In many respects, as Steve Perrin of Clips Nation wrote, the only real flaw in Paul’s game is that he doesn’t shoot enough. That’s why the Clippers will be able to survive Chauncey Billups’ season-ending injury, as Paul is capable of carrying a heavier load offensively while doing what Billups did far more efficiently.

He doesn’t need to dominate the ball to get a double-double; his usage rating is only 22.7. For some perspective, Kobe Bryant’s usage rating this year is 37.8. Paul’s teammates get more chances to shoot the ball than Kobe’s do, and as Shaquille O'Neal once famously declared, “If you feed the big dog, he will guard the yard. If you don’t feed him, he’s just going to walk around and get bored, and he ain’t going do s***.”

But, to return to the boxing analogy, there’s a reason the sport has weight classes. It doesn’t really matter how much more skilled Manny Pacquiao or Floyd Mayweather Jr. are than the Klitschko brothers; if the best middle-weight in the world steps into the ring with a decent heavyweight, they’re going to get killed.

Size matters in sports, especially in one involving throwing a ball through a ten-foot hoop. So while 6’9, 270+ players like LeBron can dominate the action on both sides of the ball, there’s little Paul can do to impact the game defensively, aside from his 2.3 steals a game.

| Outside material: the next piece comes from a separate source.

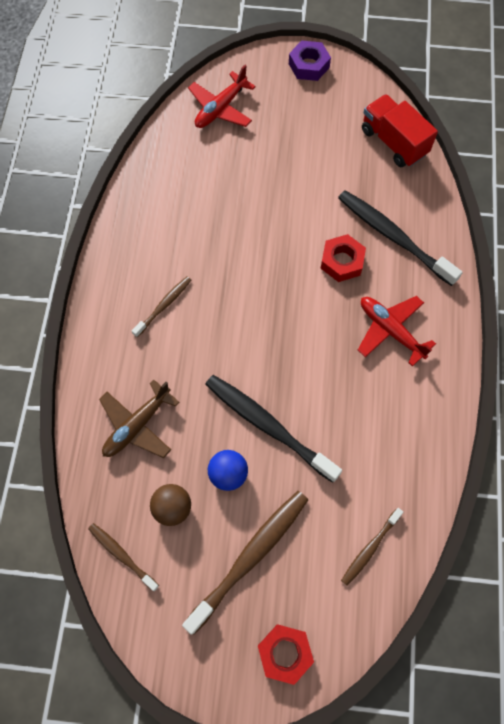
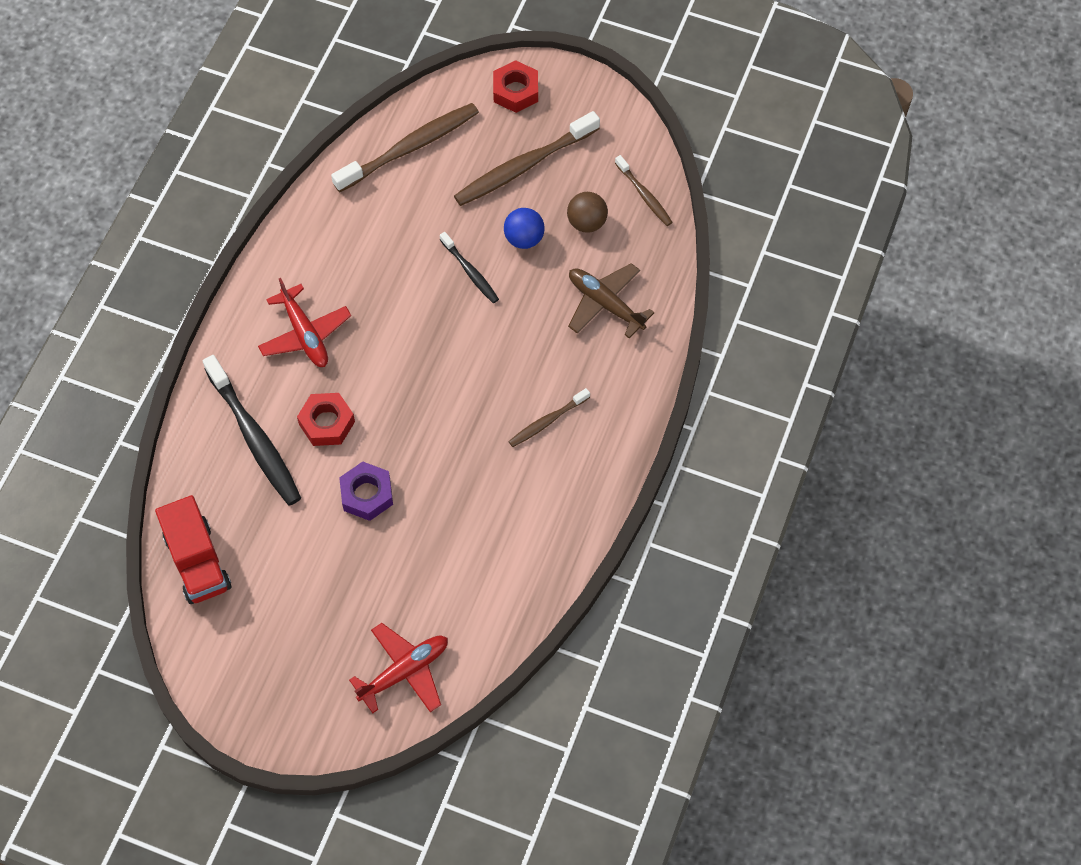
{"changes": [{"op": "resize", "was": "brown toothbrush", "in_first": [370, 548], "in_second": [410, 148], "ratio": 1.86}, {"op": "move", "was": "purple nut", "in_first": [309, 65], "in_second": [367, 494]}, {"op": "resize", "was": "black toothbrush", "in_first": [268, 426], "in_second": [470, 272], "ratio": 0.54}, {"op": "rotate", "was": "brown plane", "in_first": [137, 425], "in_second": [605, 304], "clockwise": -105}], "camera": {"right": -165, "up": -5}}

In a hypothetical NBA Finals match-up, the Miami Heat could stick LeBron on Paul defensively in the same way he terrorized Rose in last year’s Eastern Conference Finals. But for all his skill, Paul, almost 100 pounds lighter, wouldn’t even be a speed-bump if he were isolated against LeBron.

For the Clippers to win a championship, they’re going to need their two raw young big men, Griffin and DeAndre Jordan, to start toggling their skill-level up. While Paul knows exactly what he’s doing every time he puts up a shot, Griffin, especially when playing with his back-to-the-basket, will often jump in the air first and then try to figure something out. His jumper is inconsistent at best, and he went 1-for-6 from the free-throw line in the last three minutes of the Clippers 96-92 loss to the Mavericks, with Dallas coach Rick Carlisle going as far as implementing a “rake-a-Blake” strategy on one possession.

Chris Paul is an All-NBA caliber point guard, but All-NBA caliber point guards aren’t going to win a championship without All-NBA caliber big men.

In an end-of-game scenario, there isn’t a player in the NBA who I would trust with the ball more than Paul. He’s not going to make a mistake and he’s going to get his team a good look at the basket. However, his margin of error is still zero, which is why a player with a “99” skill level still shoots four or five percentage points lower from the field than Griffin and Howard, two big men who shoot better from the field than the free-throw line.

For Paul to carry the Clippers to a championship, he’ll need to play perfectly in four consecutive best-of-seven playoff series. No one can play perfectly for two months against the best basketball players in the world, not even Chris Paul.